What to do:
Rewrite the text of the records below with "Twitter" replaced by "X" and everything else left as it is. Leave out the pictures.

Source records:
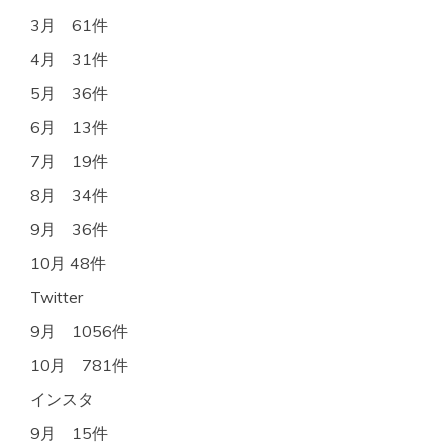
3月 61件
4月 31件
5月 36件
6月 13件
7月 19件
8月 34件
9月 36件
10月 48件
Twitter
9月 1056件
10月 781件
インスタ
9月 15件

Output of the exercise:
3月 61件
4月 31件
5月 36件
6月 13件
7月 19件
8月 34件
9月 36件
10月 48件
X
9月 1056件
10月 781件
インスタ
9月 15件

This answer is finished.